We approached Orientale’s Provincial Minister of the Environment. We took him out to dinner and he chided us for having delayed so long in coming north. “Why is little Maniema ahead of the great Orientale”. A good beginning.
The minister is center, in white shirt. Willy, TL2′s admin/finance director on my other side. Maurice, one of the field leaders squatting in front of me and Robert, from the local NGO SOS-Nature squatting in red-check shirt.
Our national sponsor, ICCN (Congolese Nature Conservation Service), assigned a very competent fellow to become the provincial director – a giant in his own right. Good support.
We planned a workshop in Orientale’s Provincial Capital at the bend in the Congo/Lualaba River (see map). We would explain how the forest along the Lomami is so important for Bonobo, the great ape found only on Congo River’s left bank. We would show pictures of the new species of monkey just discovered in these forests, and of the endemic Okapi and Congolese Peacock.
The workshop went well. Although, at the very last minute the Governor and the Minister of the Environment were called off to Lake Albert to argue over oil. And the top General of the 9th military region – the one we think could put an end to military poaching of elephants – sent his second in command. But it was a success.
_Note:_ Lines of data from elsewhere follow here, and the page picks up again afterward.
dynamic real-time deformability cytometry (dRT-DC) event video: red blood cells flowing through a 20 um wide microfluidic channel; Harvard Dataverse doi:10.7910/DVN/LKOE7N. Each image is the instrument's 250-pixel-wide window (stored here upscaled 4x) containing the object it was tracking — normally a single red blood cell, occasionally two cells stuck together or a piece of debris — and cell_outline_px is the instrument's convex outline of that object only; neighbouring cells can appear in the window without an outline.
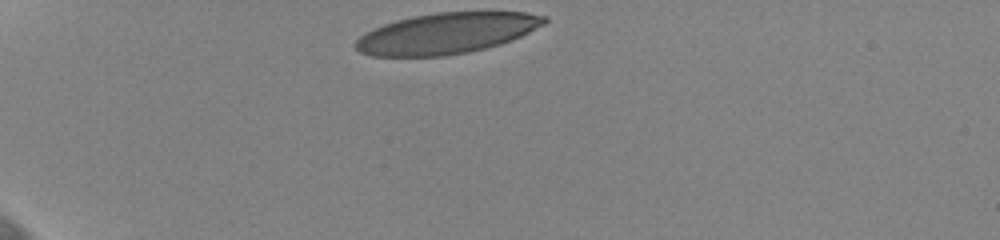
{"species": "human", "species_latin": "Homo sapiens", "temperature_condition": "cold", "stored_images_in_passage": 9, "camera_frame_rate_fps": 3000, "um_per_image_px": 0.085, "donor": {"sex": "female"}, "frame": {"image": 1, "passage_image": 1, "time_ms": 0.0, "image_size_px": [1000, 240], "cell_outline_px": [[548, 20], [544, 24], [512, 40], [500, 44], [468, 52], [444, 56], [372, 56], [360, 52], [352, 44], [364, 32], [372, 28], [396, 20], [436, 12], [528, 12], [548, 16]], "centroid_in_image_um": [37.94, 2.83], "position_along_channel_um": 47.1, "area_um2": 44.91}}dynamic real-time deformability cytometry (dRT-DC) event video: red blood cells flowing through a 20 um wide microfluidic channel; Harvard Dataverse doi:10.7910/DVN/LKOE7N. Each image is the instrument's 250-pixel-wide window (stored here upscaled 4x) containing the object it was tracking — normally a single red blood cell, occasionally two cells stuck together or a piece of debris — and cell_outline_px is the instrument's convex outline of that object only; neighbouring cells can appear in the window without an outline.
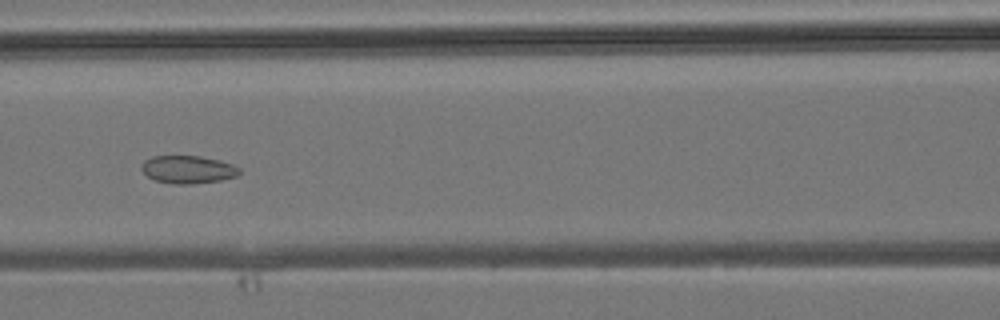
{"species": "common noctule bat (a hibernating species)", "species_latin": "Nyctalus noctula", "temperature_condition": "room temperature", "stored_images_in_passage": 36, "camera_frame_rate_fps": 3000, "um_per_image_px": 0.085, "animal": {"sex": "male", "body_mass_g": 19.2, "forearm_length_mm": 51.8}, "frame": {"image": 1, "passage_image": 10, "time_ms": 3.0, "image_size_px": [1000, 320], "cell_outline_px": [[240, 172], [236, 176], [220, 180], [192, 184], [172, 184], [156, 180], [148, 176], [140, 168], [144, 160], [152, 156], [200, 156], [220, 160], [232, 164], [240, 168]], "centroid_in_image_um": [15.97, 14.4], "position_along_channel_um": 150.6, "area_um2": 15.84}}
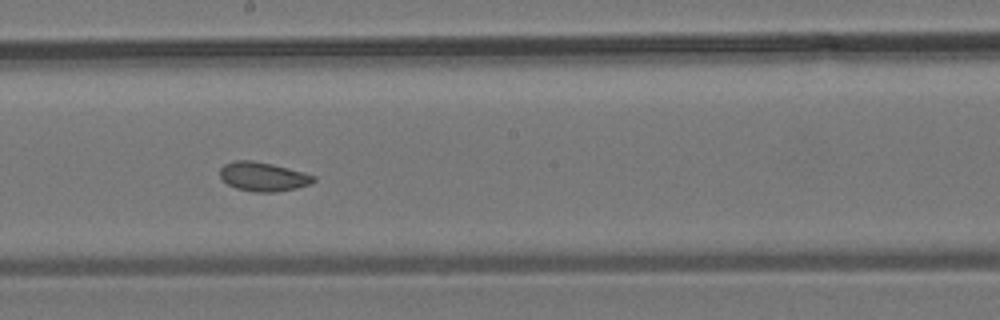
{"frame": {"image": 2, "passage_image": 15, "time_ms": 4.667, "image_size_px": [1000, 320], "cell_outline_px": [[316, 180], [312, 184], [296, 188], [276, 192], [256, 192], [236, 188], [228, 184], [220, 176], [220, 168], [224, 164], [236, 160], [252, 160], [272, 164], [288, 168], [316, 176]], "centroid_in_image_um": [22.38, 15.01], "position_along_channel_um": 225.8, "area_um2": 15.84}}
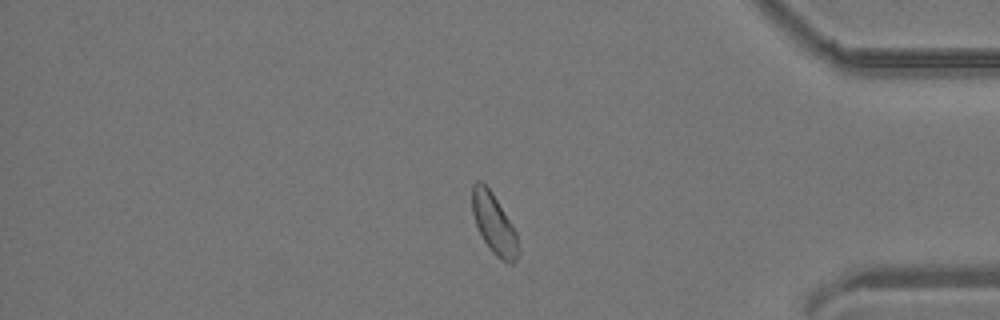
{"frame": {"image": 3, "passage_image": 28, "time_ms": 9.0, "image_size_px": [1000, 320], "cell_outline_px": [[516, 260], [512, 264], [508, 264], [500, 260], [488, 248], [476, 224], [472, 212], [472, 184], [476, 180], [480, 180], [492, 192], [516, 232]], "centroid_in_image_um": [41.95, 19.01], "position_along_channel_um": 393.3, "area_um2": 15.78}}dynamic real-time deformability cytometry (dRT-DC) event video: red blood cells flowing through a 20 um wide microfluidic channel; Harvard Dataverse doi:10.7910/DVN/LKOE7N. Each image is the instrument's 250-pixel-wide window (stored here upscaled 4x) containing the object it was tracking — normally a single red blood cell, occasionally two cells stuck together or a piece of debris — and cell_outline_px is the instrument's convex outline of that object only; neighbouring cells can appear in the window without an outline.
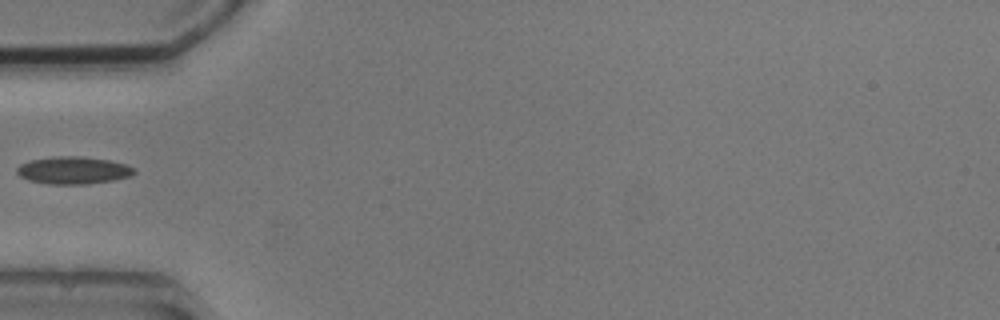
{"species": "common noctule bat (a hibernating species)", "species_latin": "Nyctalus noctula", "temperature_condition": "cold", "stored_images_in_passage": 3, "camera_frame_rate_fps": 3000, "um_per_image_px": 0.085, "animal": {"sex": "male", "body_mass_g": 20.5, "forearm_length_mm": 52.5}, "frame": {"image": 1, "passage_image": 2, "time_ms": 1.333, "image_size_px": [1000, 320], "cell_outline_px": [[136, 172], [132, 176], [112, 180], [84, 184], [48, 184], [28, 180], [20, 176], [16, 172], [16, 168], [20, 164], [32, 160], [56, 156], [80, 156], [108, 160], [128, 164], [136, 168]], "centroid_in_image_um": [6.26, 14.47], "position_along_channel_um": 78.7, "area_um2": 18.79}}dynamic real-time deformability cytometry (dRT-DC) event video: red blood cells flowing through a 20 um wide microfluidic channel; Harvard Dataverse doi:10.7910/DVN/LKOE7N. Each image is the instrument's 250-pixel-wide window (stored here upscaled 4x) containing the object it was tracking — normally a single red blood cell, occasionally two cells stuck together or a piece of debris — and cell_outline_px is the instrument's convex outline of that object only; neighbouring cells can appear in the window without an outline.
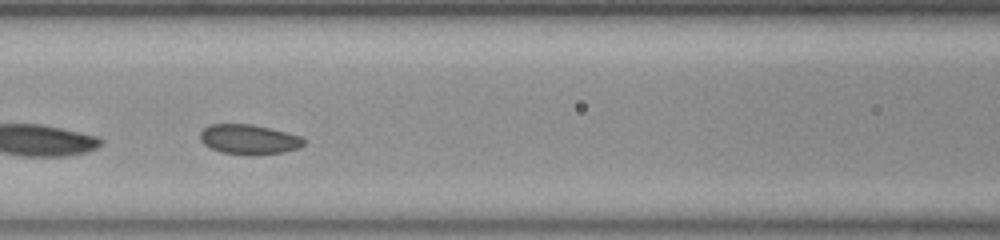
{"species": "common noctule bat (a hibernating species)", "species_latin": "Nyctalus noctula", "temperature_condition": "room temperature", "stored_images_in_passage": 46, "camera_frame_rate_fps": 3000, "um_per_image_px": 0.085, "animal": {"sex": "female", "body_mass_g": 23.0, "forearm_length_mm": 53.4}, "frame": {"image": 1, "passage_image": 14, "time_ms": 4.333, "image_size_px": [1000, 240], "cell_outline_px": [[304, 144], [296, 148], [280, 152], [224, 152], [212, 148], [204, 144], [200, 140], [200, 132], [208, 124], [252, 124], [300, 136], [304, 140]], "centroid_in_image_um": [21.09, 11.79], "position_along_channel_um": 145.5, "area_um2": 16.94}, "authors_computed_cell_mechanics": {"area_um2": 18.0914, "velocity_mm_per_s": 3.7268, "shape_relaxation_time_tau1_ms": null, "shape_relaxation_time_tau2_ms": 1.8405, "deformation_change_tau1": null, "deformation_change_tau2": 0.052}}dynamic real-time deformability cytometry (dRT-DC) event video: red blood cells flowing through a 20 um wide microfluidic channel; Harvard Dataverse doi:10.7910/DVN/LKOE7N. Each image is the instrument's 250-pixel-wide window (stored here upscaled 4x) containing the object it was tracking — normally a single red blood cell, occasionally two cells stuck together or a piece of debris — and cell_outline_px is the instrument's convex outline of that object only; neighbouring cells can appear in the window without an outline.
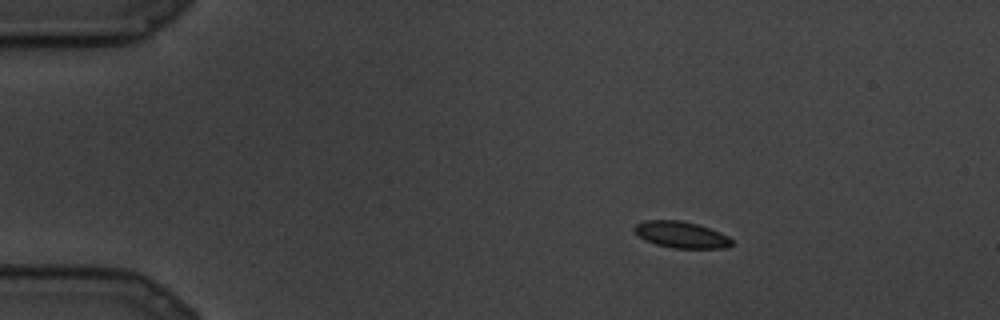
{"species": "common noctule bat (a hibernating species)", "species_latin": "Nyctalus noctula", "temperature_condition": "cold", "stored_images_in_passage": 14, "camera_frame_rate_fps": 3000, "um_per_image_px": 0.085, "animal": {"sex": "male", "body_mass_g": 19.5, "forearm_length_mm": 54.6}, "frame": {"image": 1, "passage_image": 1, "time_ms": 0.0, "image_size_px": [1000, 320], "cell_outline_px": [[732, 244], [728, 248], [672, 248], [656, 244], [644, 240], [632, 228], [636, 224], [644, 220], [680, 220], [696, 224], [720, 232], [728, 236], [732, 240]], "centroid_in_image_um": [57.89, 19.95], "position_along_channel_um": 27.1, "area_um2": 14.97}}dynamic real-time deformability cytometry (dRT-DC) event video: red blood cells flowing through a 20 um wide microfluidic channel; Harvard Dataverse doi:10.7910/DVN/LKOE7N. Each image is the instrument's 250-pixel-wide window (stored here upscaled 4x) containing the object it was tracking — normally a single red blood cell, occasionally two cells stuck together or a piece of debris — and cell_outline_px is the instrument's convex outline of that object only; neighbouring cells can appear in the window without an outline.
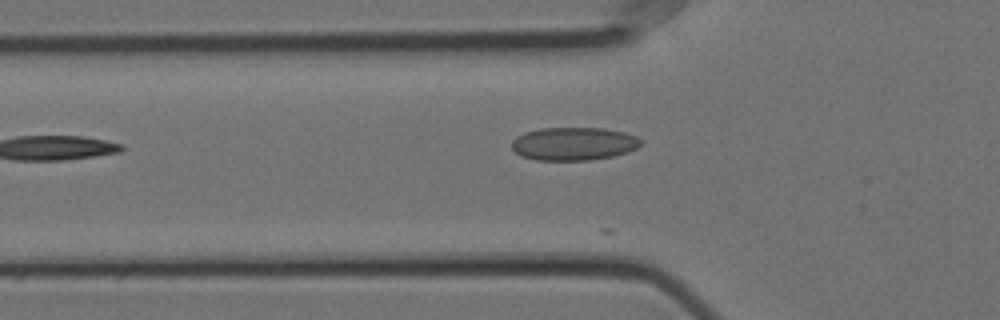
{"species": "Egyptian fruit bat (a non-hibernating species)", "species_latin": "Rousettus aegyptiacus", "temperature_condition": "cold", "stored_images_in_passage": 25, "camera_frame_rate_fps": 3000, "um_per_image_px": 0.085, "animal": {"sex": "female"}, "frame": {"image": 1, "passage_image": 3, "time_ms": 0.667, "image_size_px": [1000, 320], "cell_outline_px": [[640, 144], [636, 148], [628, 152], [612, 156], [588, 160], [536, 160], [520, 156], [512, 148], [512, 140], [516, 136], [524, 132], [540, 128], [604, 128], [624, 132], [636, 136], [640, 140]], "centroid_in_image_um": [48.73, 12.21], "position_along_channel_um": 77.1, "area_um2": 24.91}}
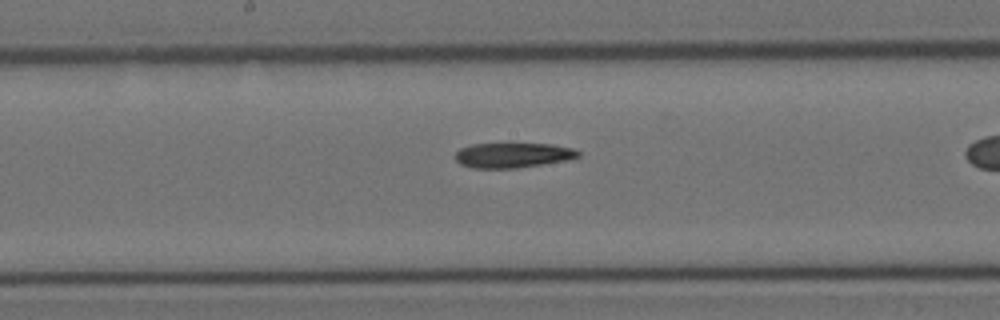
{"frame": {"image": 2, "passage_image": 10, "time_ms": 3.0, "image_size_px": [1000, 320], "cell_outline_px": [[580, 156], [568, 160], [516, 168], [472, 168], [460, 164], [456, 160], [456, 152], [460, 148], [472, 144], [552, 144], [572, 148], [580, 152]], "centroid_in_image_um": [43.59, 13.19], "position_along_channel_um": 204.6, "area_um2": 17.8}}
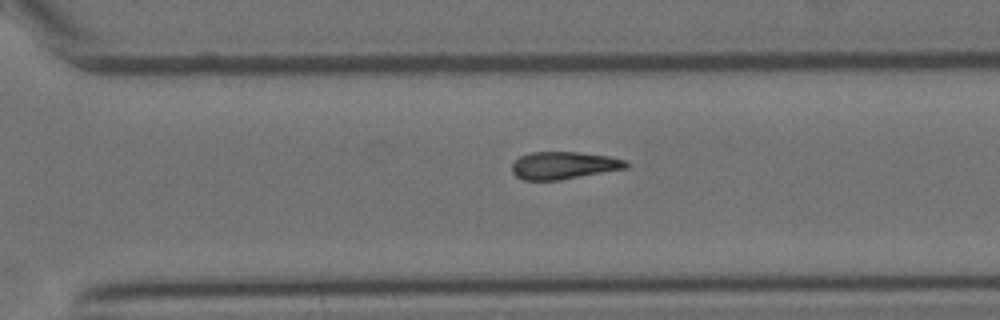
{"frame": {"image": 3, "passage_image": 20, "time_ms": 6.333, "image_size_px": [1000, 320], "cell_outline_px": [[628, 168], [560, 180], [524, 180], [516, 176], [512, 172], [512, 164], [520, 156], [532, 152], [580, 152], [608, 156], [624, 160], [628, 164]], "centroid_in_image_um": [47.91, 14.06], "position_along_channel_um": 322.7, "area_um2": 18.21}}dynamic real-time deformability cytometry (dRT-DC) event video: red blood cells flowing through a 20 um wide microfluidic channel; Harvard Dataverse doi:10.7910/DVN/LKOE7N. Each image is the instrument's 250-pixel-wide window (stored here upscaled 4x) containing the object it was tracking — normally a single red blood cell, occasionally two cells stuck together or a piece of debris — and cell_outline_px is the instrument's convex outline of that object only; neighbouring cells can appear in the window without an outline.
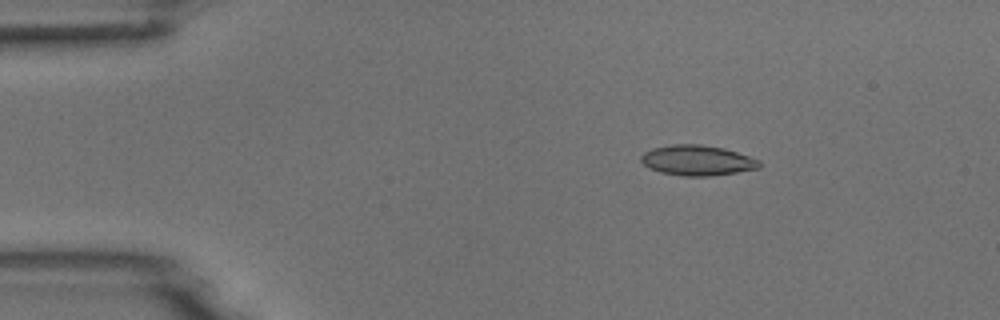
{"species": "common noctule bat (a hibernating species)", "species_latin": "Nyctalus noctula", "temperature_condition": "room temperature", "stored_images_in_passage": 5, "camera_frame_rate_fps": 3000, "um_per_image_px": 0.085, "animal": {"sex": "male", "body_mass_g": 18.8}, "frame": {"image": 1, "passage_image": 3, "time_ms": 2.0, "image_size_px": [1000, 320], "cell_outline_px": [[760, 168], [712, 176], [684, 176], [660, 172], [648, 168], [640, 160], [640, 156], [644, 152], [652, 148], [672, 144], [700, 144], [724, 148], [760, 160]], "centroid_in_image_um": [59.24, 13.63], "position_along_channel_um": 25.8, "area_um2": 20.92}}
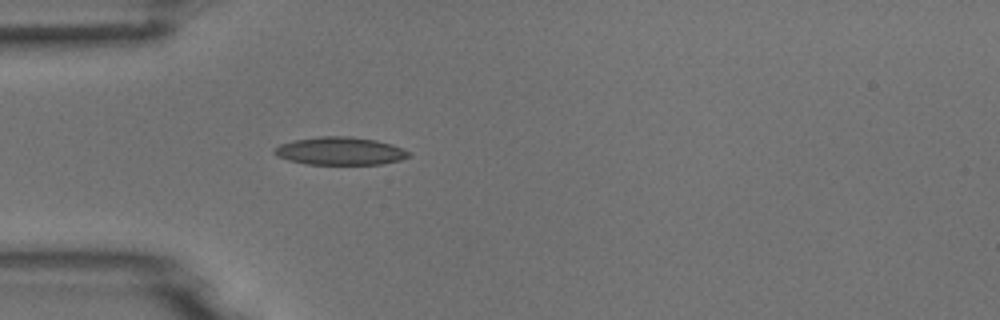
{"frame": {"image": 2, "passage_image": 5, "time_ms": 4.333, "image_size_px": [1000, 320], "cell_outline_px": [[412, 156], [400, 160], [380, 164], [304, 164], [288, 160], [276, 156], [272, 152], [272, 148], [280, 144], [292, 140], [320, 136], [348, 136], [376, 140], [392, 144], [404, 148], [412, 152]], "centroid_in_image_um": [28.9, 12.83], "position_along_channel_um": 56.1, "area_um2": 22.2}}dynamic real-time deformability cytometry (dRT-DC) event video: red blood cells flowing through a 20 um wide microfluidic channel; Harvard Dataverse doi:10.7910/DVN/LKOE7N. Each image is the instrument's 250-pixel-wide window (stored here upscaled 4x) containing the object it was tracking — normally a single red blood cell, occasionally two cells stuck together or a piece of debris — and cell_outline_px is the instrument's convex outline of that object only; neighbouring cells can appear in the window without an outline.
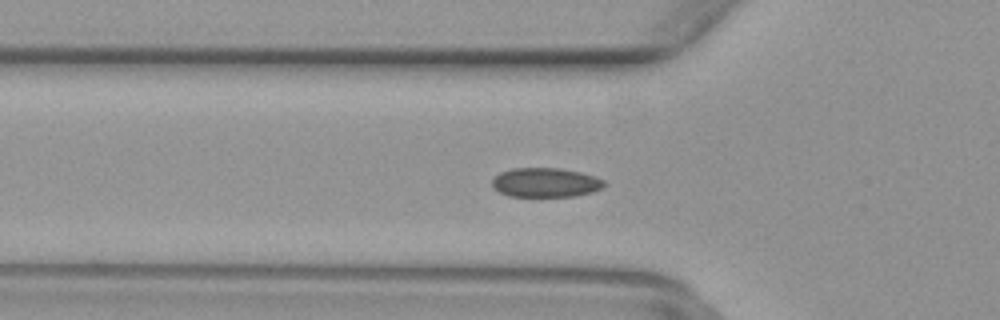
{"species": "common noctule bat (a hibernating species)", "species_latin": "Nyctalus noctula", "temperature_condition": "warm", "stored_images_in_passage": 35, "camera_frame_rate_fps": 3000, "um_per_image_px": 0.085, "animal": {"sex": "female", "body_mass_g": 29.2, "forearm_length_mm": 56.3}, "frame": {"image": 1, "passage_image": 6, "time_ms": 1.667, "image_size_px": [1000, 320], "cell_outline_px": [[604, 188], [592, 192], [576, 196], [508, 196], [492, 188], [492, 180], [500, 172], [512, 168], [560, 168], [580, 172], [596, 176], [604, 180]], "centroid_in_image_um": [46.38, 15.51], "position_along_channel_um": 79.4, "area_um2": 19.25}}
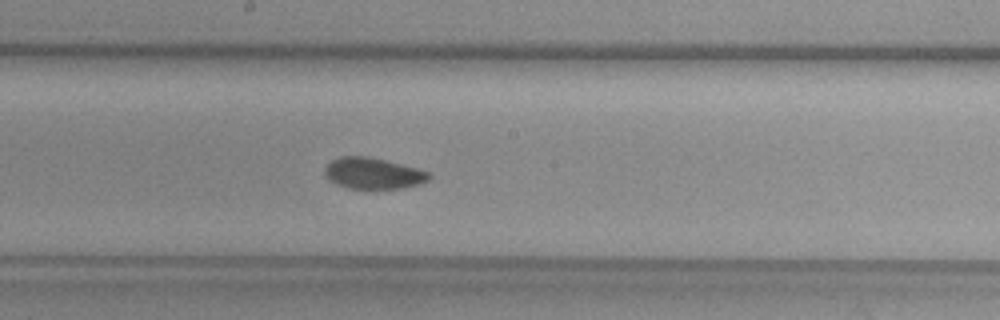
{"frame": {"image": 2, "passage_image": 16, "time_ms": 5.0, "image_size_px": [1000, 320], "cell_outline_px": [[432, 176], [428, 180], [420, 184], [400, 188], [348, 188], [336, 184], [328, 180], [324, 172], [324, 168], [332, 160], [340, 156], [368, 156], [416, 168], [428, 172]], "centroid_in_image_um": [31.68, 14.73], "position_along_channel_um": 216.5, "area_um2": 18.79}}
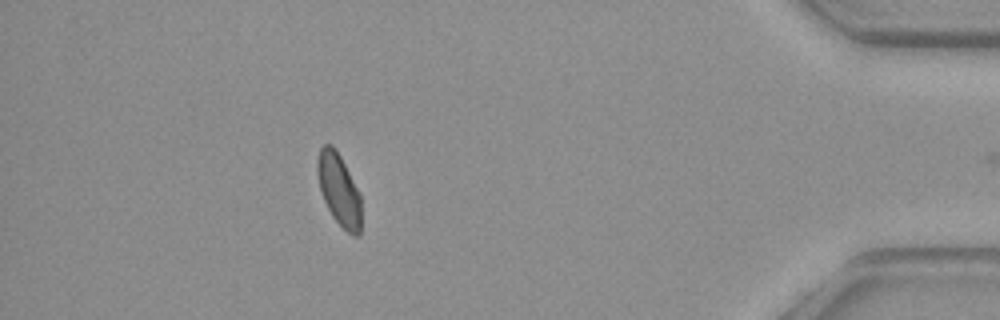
{"frame": {"image": 3, "passage_image": 34, "time_ms": 11.0, "image_size_px": [1000, 320], "cell_outline_px": [[360, 236], [356, 236], [348, 232], [332, 216], [324, 200], [320, 188], [316, 172], [316, 164], [320, 148], [324, 144], [332, 144], [340, 156], [360, 196]], "centroid_in_image_um": [28.78, 16.1], "position_along_channel_um": 406.4, "area_um2": 17.92}}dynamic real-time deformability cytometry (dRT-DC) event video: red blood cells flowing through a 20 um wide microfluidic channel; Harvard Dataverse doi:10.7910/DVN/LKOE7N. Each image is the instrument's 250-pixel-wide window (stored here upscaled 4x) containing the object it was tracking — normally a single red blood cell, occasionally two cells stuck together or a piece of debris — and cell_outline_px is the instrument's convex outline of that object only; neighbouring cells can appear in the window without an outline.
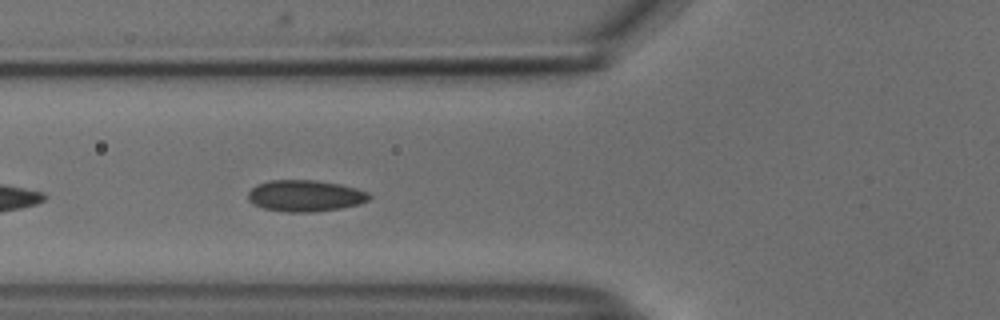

There were local authorities from the forest “groupements”. There were top representatives from the University, from the provincial assembly, and even from the Police and the “Information Bureau” (equivalent of FBI)
We had to call for more soft drinks. And at lunch we almost ran out of food.
An influential national Senator native to the area said the park was great, BUT he wanted to see investment in alternative livelihoods (alternative to commercial bushmeat hunting). A challenge we have to try to meet!
At the end, the media crowded round for the list of recommendations read by a local chief. The light is green. Continue to push for the park but continue to look into ways to help the surrounding population.
We were exhausted after our first encounter with the giant. But ready for the next steps.
¹ More about elephant slaughter in the parks — unpublished, but in upcoming post.